Rae’s Creek at Augusta National would introduce Palmer to major heartbreak in 1959. The defending Masters champion was eyeing back-to-back wins—until he splashed his tee shot on the 12th hole. Palmer avenged that loss at Augusta in 1960, but his collapse at the 1961 Masters made him cringe even decades later. Needing to par the final hole to preserve a one-shot lead, Palmer decided to accept congratulations from a friend in the gallery while assessing his second shot from the fairway, a blunder that he claimed “completely destroyed [his] concentration.” The ensuing double-bogey left Palmer with the honor of helping his rival Gary Player into his first green jacket.
He suffered near misses in both the Open Championship (which dashed his hopes for the calendar year Grand Slam in 1960) and the PGA Championship (which remained the only major missing from his career Grand Slam résumé).
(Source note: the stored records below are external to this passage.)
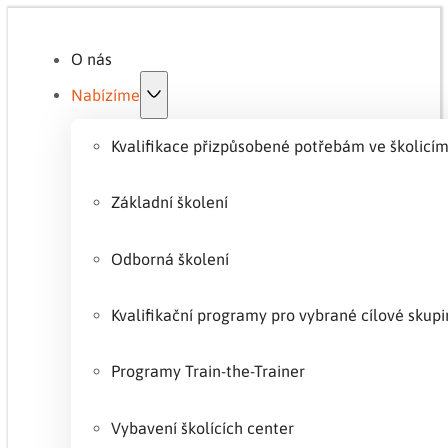
O nás
Nabízíme
Kvalifikace přizpůsobené potřebám ve školicím
Základní školení
Odborná školení
Kvalifikační programy pro vybrané cílové sku
Programy Train-the-Trainer
Vybavení školících center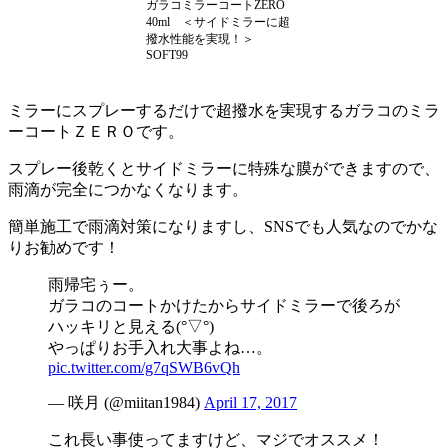
ガラコミラーコートZERO
40ml ＜サイドミラーに超
撥水性能を実現！＞
SOFT99
ミラーにスプレーするだけで超撥水を実現するガラコのミラ
ーコートＺＥＲＯです。
スプレー後乾くとサイドミラーに特殊な膜ができますので、
雨滴が完全につかなくなります。
簡単施工で雨滴対策になりますし、SNSでも人気なのでかな
りお勧めです！
雨帰宅ぅー。
ガラコのコートかけたからサイドミラーで後ろが
ハッキリと見える(°▽°)
やっぱりお手入れ大事よね…。
pic.twitter.com/g7qSWB6vQh
— 咲月 (@miitan1984)
April 17, 2017
これ長い事使ってますけど、マジでオススメ！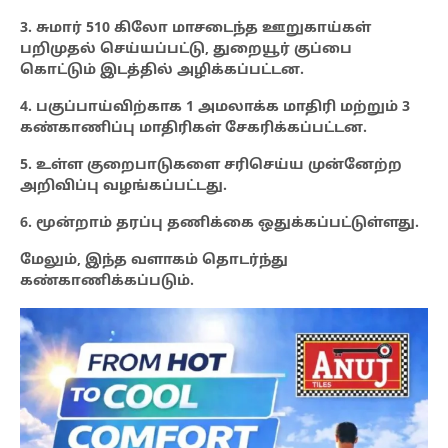
3. சுமார் 510 கிலோ மாசடைந்த ஊறுகாய்கள்
பறிமுதல் செய்யப்பட்டு, துறையூர் குப்பை
கொட்டும் இடத்தில் அழிக்கப்பட்டன.
4. பகுப்பாய்விற்காக 1 அமலாக்க மாதிரி மற்றும் 3
கண்காணிப்பு மாதிரிகள் சேகரிக்கப்பட்டன.
5. உள்ள குறைபாடுகளை சரிசெய்ய முன்னேற்ற
அறிவிப்பு வழங்கப்பட்டது.
6. மூன்றாம் தரப்பு தணிக்கை ஒதுக்கப்பட்டுள்ளது.
மேலும், இந்த வளாகம் தொடர்ந்து
கண்காணிக்கப்படும்.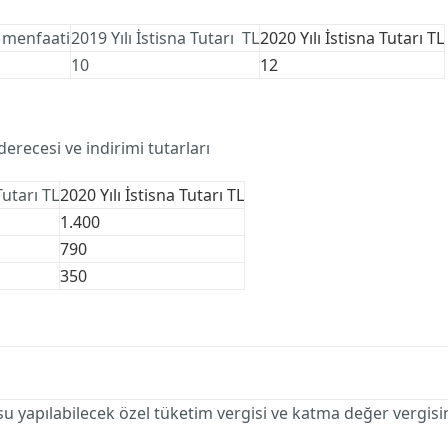
ş menfaati
2019 Yılı İstisna Tutarı TL
2020 Yılı İstisna
Tutarı TL
10
12
erecesi ve indirimi tutarları
Tutarı TL
2020 Yılı
İstisna Tutarı TL
1.400
790
350
su yapılabilecek özel tüketim vergisi ve katma değer vergis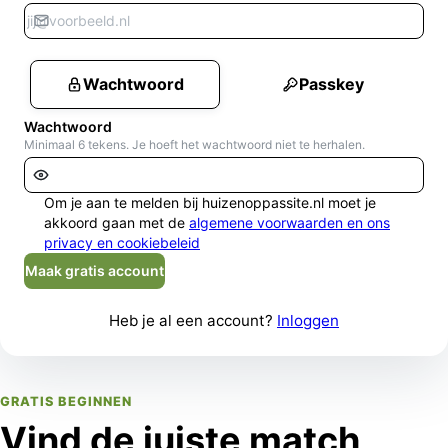
Wachtwoord
Passkey
Wachtwoord
Minimaal 6 tekens. Je hoeft het wachtwoord niet te herhalen.
Om je aan te melden bij huizenoppassite.nl moet je
akkoord gaan met de
algemene voorwaarden en ons
privacy en cookiebeleid
Maak gratis account
Heb je al een account?
Inloggen
GRATIS BEGINNEN
Vind de juiste match,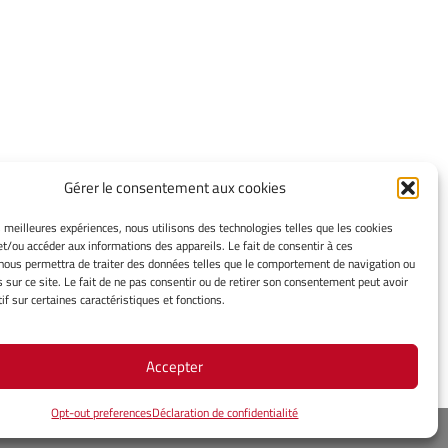
Gérer le consentement aux cookies
INFORMATIONS LÉGALES
es meilleures expériences, nous utilisons des technologies telles que les cookies
et/ou accéder aux informations des appareils. Le fait de consentir à ces
Mentions légales
nous permettra de traiter des données telles que le comportement de navigation ou
Gérer mes cookies
s sur ce site. Le fait de ne pas consentir ou de retirer son consentement peut avoir
Politique de cookies
if sur certaines caractéristiques et fonctions.
Déclaration de confidentialité
Avertissement
Accepter
Opt-out preferences
Déclaration de confidentialité
rope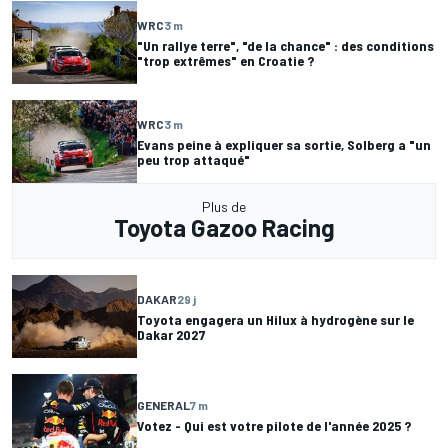
WRC
3 m
"Un rallye terre", "de la chance" : des conditions
"trop extrêmes" en Croatie ?
WRC
3 m
Evans peine à expliquer sa sortie, Solberg a "un
peu trop attaqué"
Plus de
Toyota Gazoo Racing
DAKAR
29 j
Toyota engagera un Hilux à hydrogène sur le
Dakar 2027
GENERAL
7 m
Votez - Qui est votre pilote de l'année 2025 ?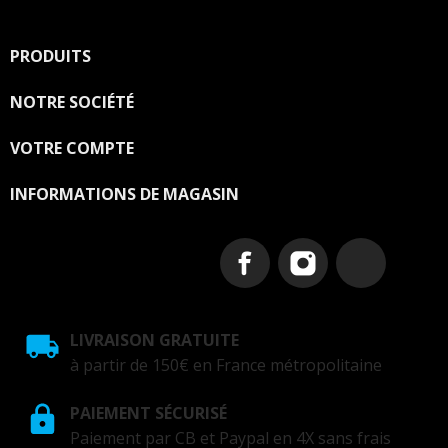
PRODUITS

NOTRE SOCIÉTÉ

VOTRE COMPTE

INFORMATIONS DE MAGASIN
LIVRAISON GRATUITE
à partir de 150€ en France métropolitaine
PAIEMENT SÉCURISÉ
Paiement par CB et Paypal en 4X sans frais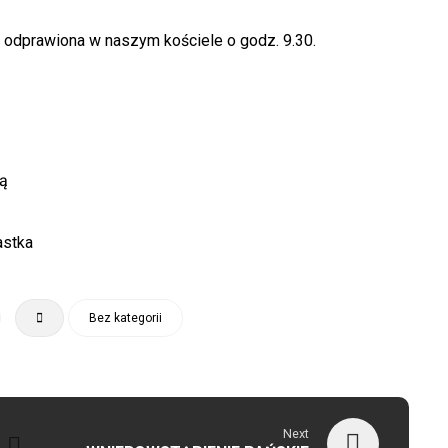
e odprawiona w naszym kościele o godz. 9.30.
ną
astka
Bez kategorii
Next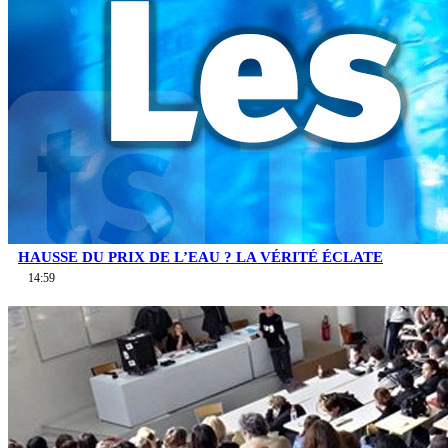
HAUSSE DU PRIX DE L’EAU ? LA VÉRITÉ ÉCLATE
14:59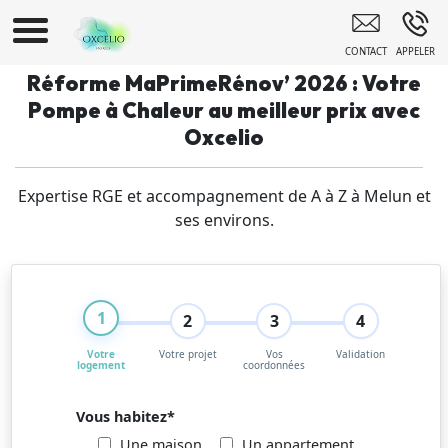
Dépanneur Chauffage Melun
Réforme MaPrimeRénov’ 2026 : Votre
Pompe à Chaleur au meilleur prix avec
Oxcelio
Expertise RGE et accompagnement de A à Z à Melun et
ses environs.
1
2
3
4
Votre
Votre projet
Vos
Validation
logement
coordonnées
Vous habitez
*
Une maison
Un appartement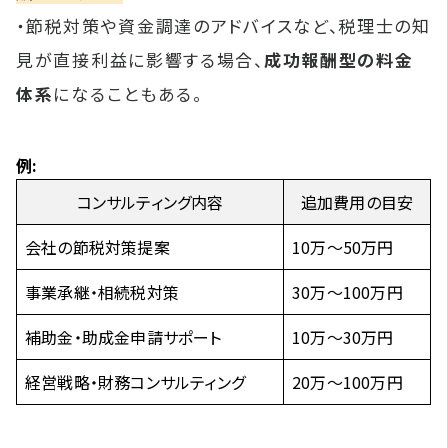
・節税対策や資金調達のアドバイスなど、税理士の知
見が直接利益に影響する場合、
成功報酬型の料金
体系
になることもある。
例:
コンサルティング内容
追加費用の目安
会社の節税対策提案
10万〜50万円
事業承継・相続税対策
30万〜100万円
補助金・助成金申請サポート
10万〜30万円
経営戦略・財務コンサルティング
20万〜100万円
Yet the loss that left the most scar tissue and ultimately epitomized the extreme highs and lows of Palmer’s career was his epic implosion at the 1966 U.S. Open.
Enjoying a seven-stroke cushion as he made the final-round turn at the Olympic Club, Palmer set his sights on a new target. He was within striking distance of Ben Hogan’s four-round U.S. Open scoring record, and since he had all but secured his eighth major title, why not make history, too? Palmer even took a moment to reassure a nervous Billy Casper, his closest competitor, that the runner-up finish was his to lose.
“Don’t worry, Bill,” Palmer said. “You’ll finish second.”
A pair of quick bogeys on the 11th and 13th holes ended Palmer’s hopes of erasing Hogan’s mark and breathed new life into Casper, who’d won the 1959 U.S. Open at Winged Foot. Irked by what he perceived as “safe” play by Casper, Palmer grew bolder—and much more erratic. He bogeyed 15. And 16. And 17. His lead disappeared. Palmer salvaged par on 18 to force a playoff the following day, when Casper put Palmer out of his misery, beating him handily by four strokes. Casper was only chasing a trophy. Palmer was chasing a ghost.
According to Doc Giffin, who’s been managing Palmer’s affairs since 1966, his boss never got over those losses at the 1961 Masters or the 1966 U.S. Open. Still, even behind closed doors, disappointment never morphed into bitterness.
“He bounced back quick,” Giffin said. “He was a strong man. He didn’t let things get him down. Things could make him angry, but they didn’t depress him.”
Maybe Palmer seethed only on the inside, as golf etiquette demands. Maybe Palmer, who lived surrounded by family and friends, enjoyed too much support to fall into deep despair. Or maybe Palmer, who once lost his best friend in a car accident, was well-attuned to the difference between on-course disaster and real-life tragedy.
Or maybe Palmer the man had retained something of the boy in him. Once, while playing in an amateur tournament, young Arnie found his tee shot deep in the woods. Rather than pitching back to the safety of the fairway, he decided to attack the green—right through the trees. “For the first time, there was a little gallery following me, and I remember how enthusiastically they cheered that shot,” Palmer wrote. “Their response genuinely surprised me. They loved it…and so did I…I had it within my grasp to please people I didn’t even know with my golfing skills! What a thrill!”
The rewards, for him and for us, would be well worth the risks.